6. Recently we saw an experimental puppet show about the Epic of Gilgamesh. The show started with the actors, dressed in fatigues, singing shape note songs in the lobby. The puppeteers, who were visible at all times, also served as narrators, and sometimes as actors in the drama. They used a variety of puppetry styles from around the world. There was even puppet sex—very memorable, and rather startling I think if you were anywhere within firing range (I leave this to your imagination). One of my coworkers (who unfortunately has left and now I don’t have anyone to talk with about books who won’t get all prissy) recommended it because it engaged the Big Themes of redemption and death.

7. DramaQueen recently performed in The Foot Book for Dr. Suess Day at our local library. She was Big Feet. Or maybe Fuzzy Fuzzy Fur Feet. It’s not just me—the performers were also a little confused.

Thursday, April 06, 2006

Knitting, ringworm, nurses, and pink frilly things

Well, I armed myself with some needles, yarn, and a copy of Knitting for Dummies and I Can't Believe I'm Knitting. I've been practicing, creating untidy little swatches for the cats to play with. I am at last catching on to the basics.

I would not, by the way, recommend I Can't Believe I'm Knitting, which someone recommended on Amazon. It's okay for learning the knit stitch and the purl stitch, but it's starter project involves two colors of yarn! I can barely handle one. Knitting for Dummies takes the by far better approach of having you practice making ribbing, seed stitches and bobbles and all sorts of things. Later you can use your swatches in a project.

I think I still want to take a class.

Other news: Daycare called me yesterday to tell me Firecracker has ringworm and I should take her away for medical intervention. So I had to take her to the pediatrician this morning, who rolled her eyes and told me that daycares and schools overeact to everything, and just slap on some Lotrimin and a bandage and trot her right back to daycare. Oh, and no need to burn the bedding. Whew.

Firecracker's asthma is also acting up. She coughs like an old man. So we went through a round of prednisone, which made her a shade tetchy. Given that she's already pretty fiery, that week was not exactly pleasant.

DramaQueen is gearing up for the end of year recital. She's in a drama class and gets to play a sprite or something like that in Sleeping Beauty, which is going to mishmash all the dance and drama classes together into one performance. No doubt they've had to manufacture all sorts of roles to cover the whole academy. I'm happy to say that for the 60 dollars we had to shell out, the costume is very pretty and guaranteed to entertain the cats. The academy is wise to not to hand them out ahead of time. We've only been allowed to see a picture. Last weekend DramaQueen asked me why the academy's gift shop only sold stuff for ballerinas. The shop is full of pink dance skirts, pink t-shirts, pink filmy scarves, pink bags to hold ballet shoes, pink poodles, tiaras, china tea sets, and fairy dust (overpriced glitter). Firecracker sussed out a backpack with a train on it. It's the kind of shop that makes you want to go out an buy a chemistry set and some monster trucks for your girls to play with.
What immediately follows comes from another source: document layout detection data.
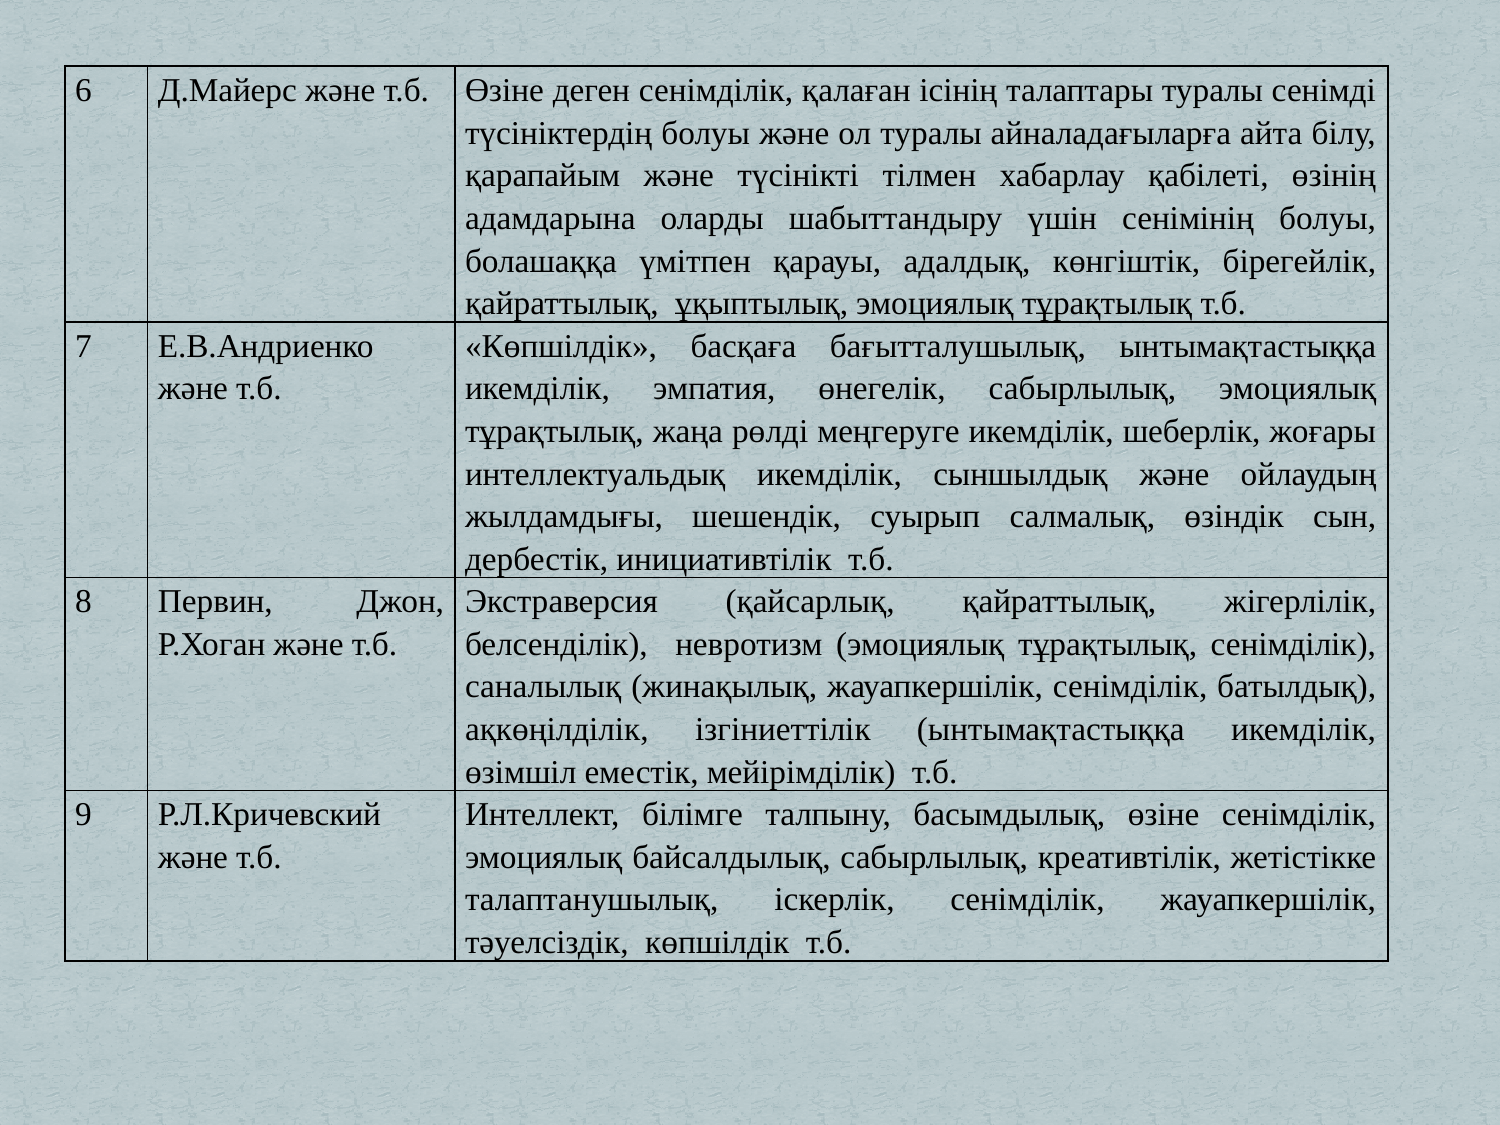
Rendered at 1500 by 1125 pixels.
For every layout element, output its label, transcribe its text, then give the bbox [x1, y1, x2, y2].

table_cell Интеллект, білімге талпыну, басымдылық, өзіне сенімділік, эмоциялық байсалдылық, сабырлылық, креативтілік, жетістікке талаптанушылық, іскерлік, сенімділік, жауапкершілік, тәуелсіздік, көпшілдік т.б. [456, 791, 1387, 960]
table_header Өзіне деген сенімділік, қалаған ісінің талаптары туралы сенімді түсініктердің болуы және ол туралы айналадағыларға айта білу, қарапайым және түсінікті тілмен хабарлау қабілеті, өзінің адамдарына оларды шабыттандыру үшін сенімінің болуы, болашаққа үмітпен қарауы, адалдық, көнгіштік, бірегейлік, қайраттылық, ұқыптылық, эмоциялық тұрақтылық т.б. [456, 67, 1387, 321]
table_cell 8 [66, 578, 147, 790]
table_header 6 [66, 67, 147, 321]
table_header Д.Майерс және т.б. [148, 67, 454, 321]
table_cell 7 [66, 323, 147, 577]
table_cell Р.Л.Кричевский және т.б. [148, 791, 454, 960]
table_cell Экстраверсия (қайсарлық, қайраттылық, жігерлілік, белсенділік), невротизм (эмоциялық тұрақтылық, сенімділік), саналылық (жинақылық, жауапкершілік, сенімділік, батылдық), ақкөңілділік, ізгіниеттілік (ынтымақтастыққа икемділік, өзімшіл еместік, мейірімділік) т.б. [456, 578, 1387, 790]
table_cell 9 [66, 791, 147, 960]
table_cell «Көпшілдік», басқаға бағытталушылық, ынтымақтастыққа икемділік, эмпатия, өнегелік, сабырлылық, эмоциялық тұрақтылық, жаңа рөлді меңгеруге икемділік, шеберлік, жоғары интеллектуальдық икемділік, сыншылдық және ойлаудың жылдамдығы, шешендік, суырып салмалық, өзіндік сын, дербестік, инициативтілік т.б. [456, 323, 1387, 577]
table_cell Е.В.Андриенко және т.б. [148, 323, 454, 577]
table_cell Первин, Джон, Р.Хоган және т.б. [148, 578, 454, 790]
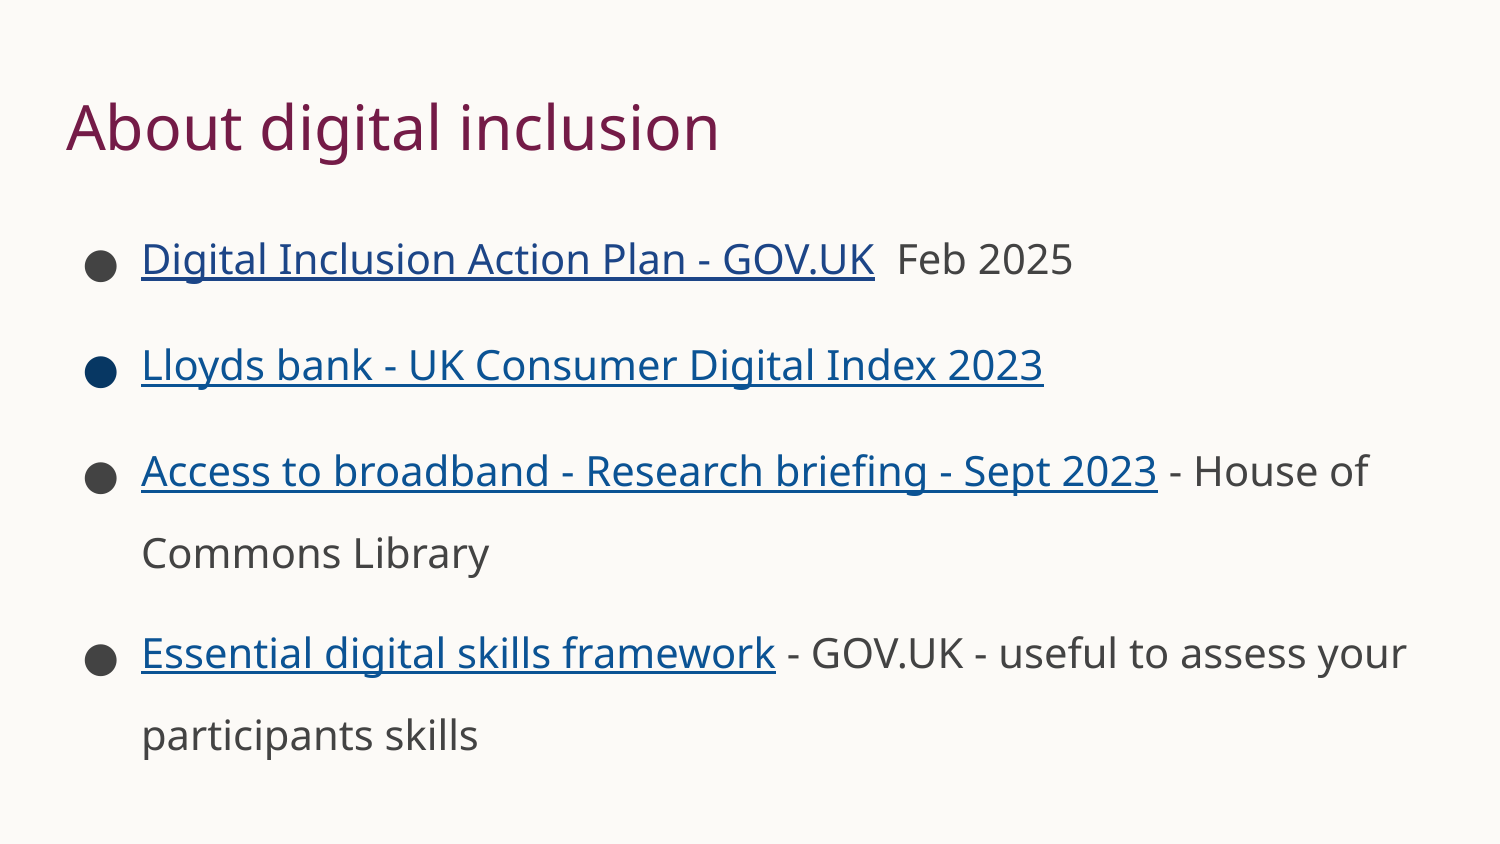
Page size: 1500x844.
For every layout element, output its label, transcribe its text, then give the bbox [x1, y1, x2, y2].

title About digital inclusion [51, 72, 1449, 167]
list Digital Inclusion Action Plan - GOV.UK Feb 2025 Lloyds bank - UK Consumer Digital Index 2023 Access to broadband - Research briefing - Sept 2023 - House of Commons Library Essential digital skills framework - GOV.UK - useful to assess your participants skills [51, 189, 1449, 750]
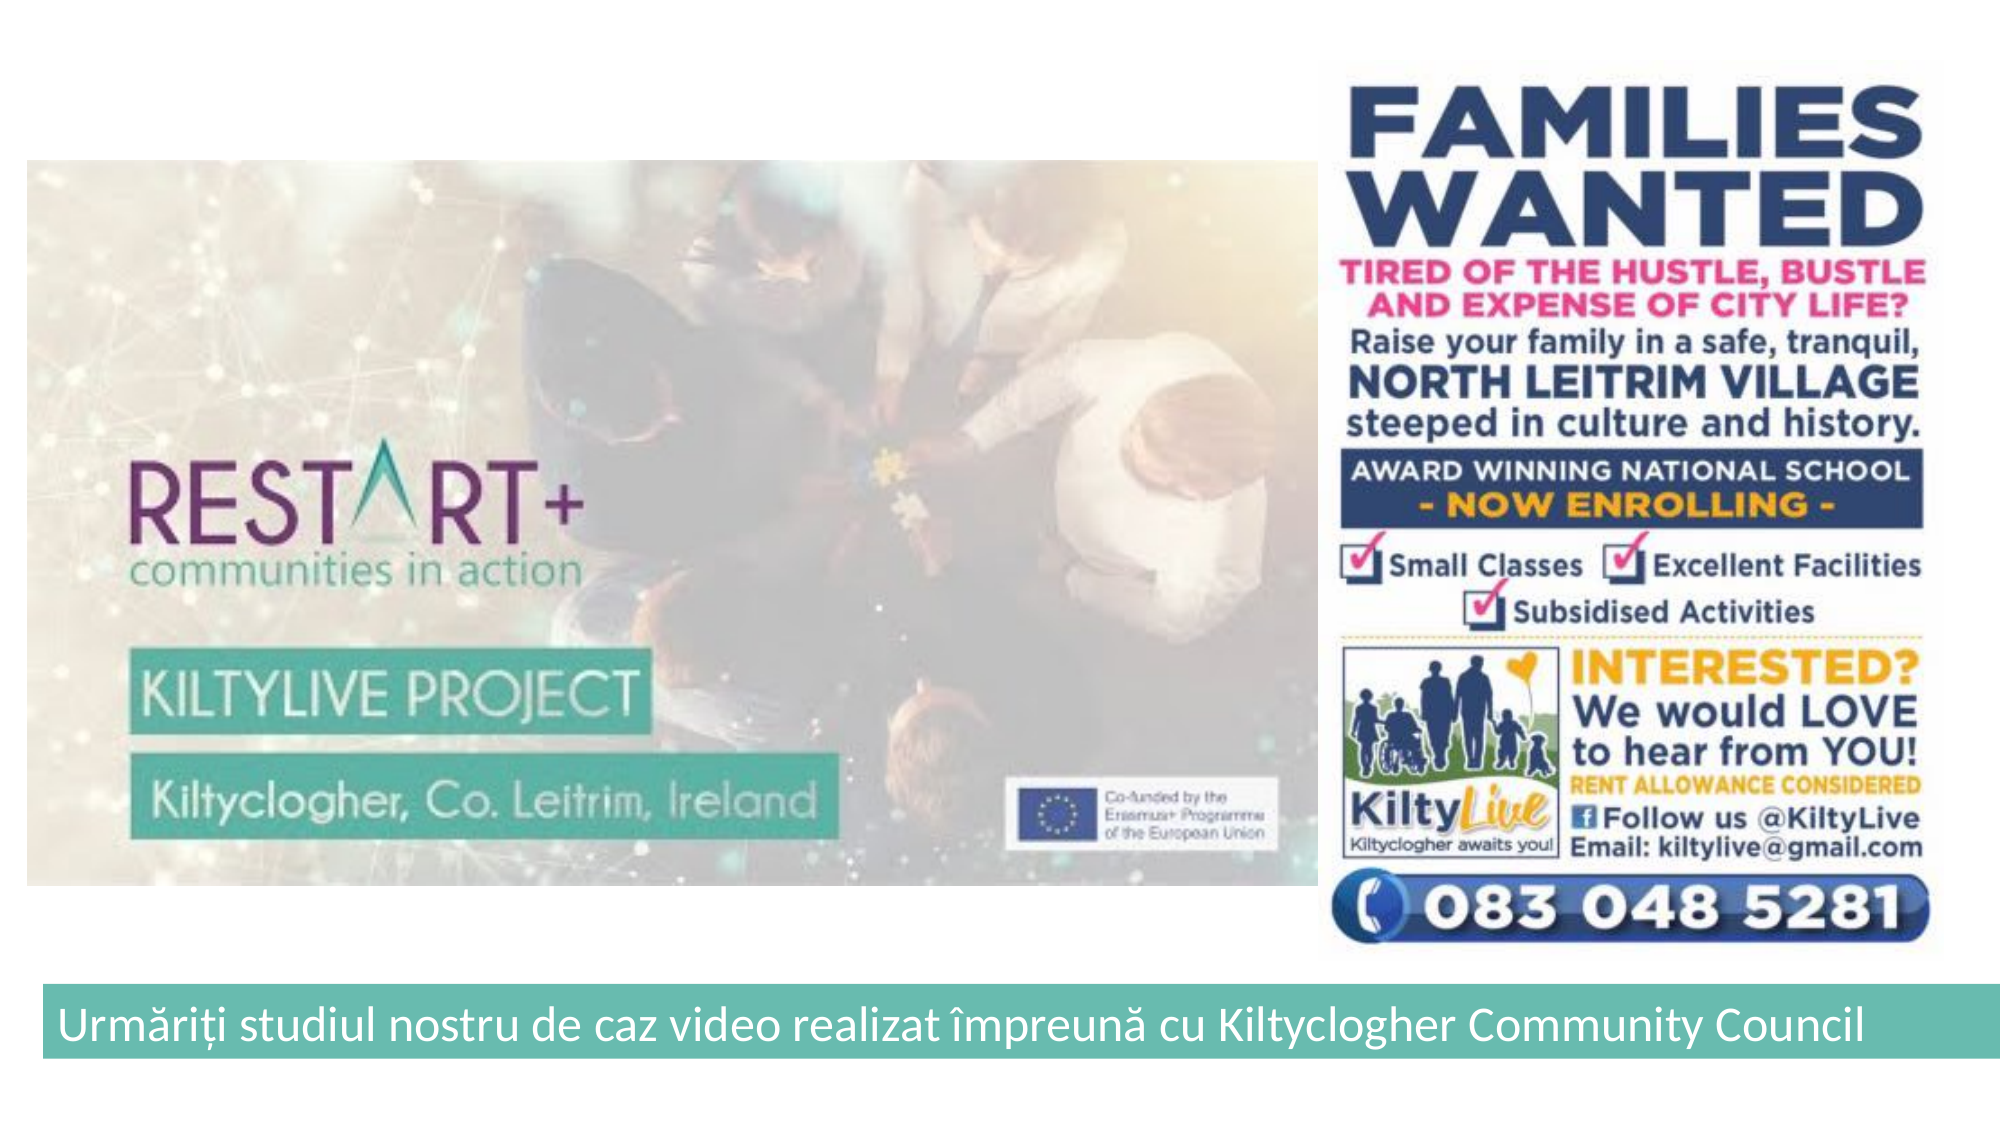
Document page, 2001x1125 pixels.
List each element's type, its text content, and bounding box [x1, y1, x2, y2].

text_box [26, 159, 1318, 887]
picture [1318, 60, 1944, 961]
text_box Urmăriți studiul nostru de caz video realizat împreună cu Kiltyclogher Community Council [43, 983, 2000, 1059]
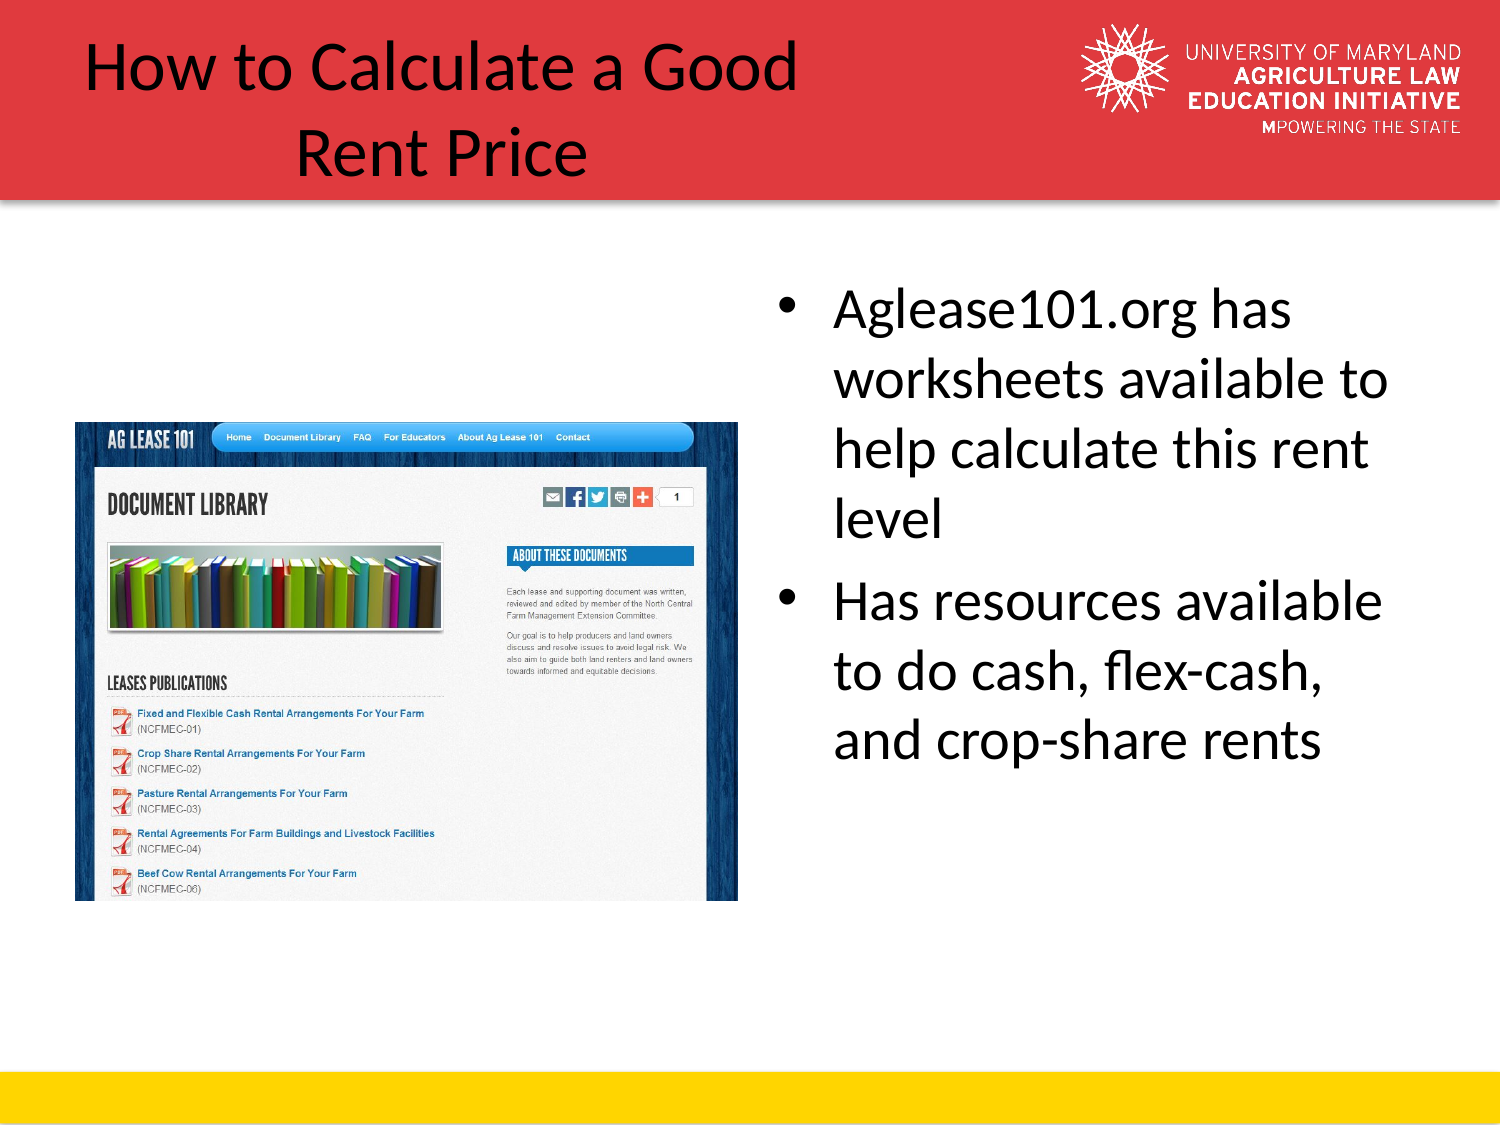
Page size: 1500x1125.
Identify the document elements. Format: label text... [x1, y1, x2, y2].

title How to Calculate a Good Rent Price [18, 11, 867, 199]
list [74, 421, 738, 901]
picture [1050, 11, 1500, 170]
list Aglease101.org has worksheets available to help calculate this rent level Has resources available to do cash, flex-cash, and crop-share rents [762, 262, 1425, 1005]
I admit, though, that every week I look at the jewelry with a covetous eye. It's exactly the sort of place I would have pitched a tantrum in as a little girl, insisting that I had to have the china tea service. And the fairy wand.

Dear Husband has decided to see if nursing is in his future. This is what comes of doing unexpectedly well in math, which he was convinced would defeat him. He has decided to sally forth and conquer Anatomy and Physiology and Chemistry to see how he likes it. Dear Husband is a very proactive sort, so he has already put in his application to a nursing school, joined an online student nurses group, and signed up to volunteer at a hospice.

Meanwhile, I don't seem to have a spiritual life. I pray, or rather, chatter, to God, but I can't say that I take much time for contemplation. Well, for me contemplation is just one step away from sleep.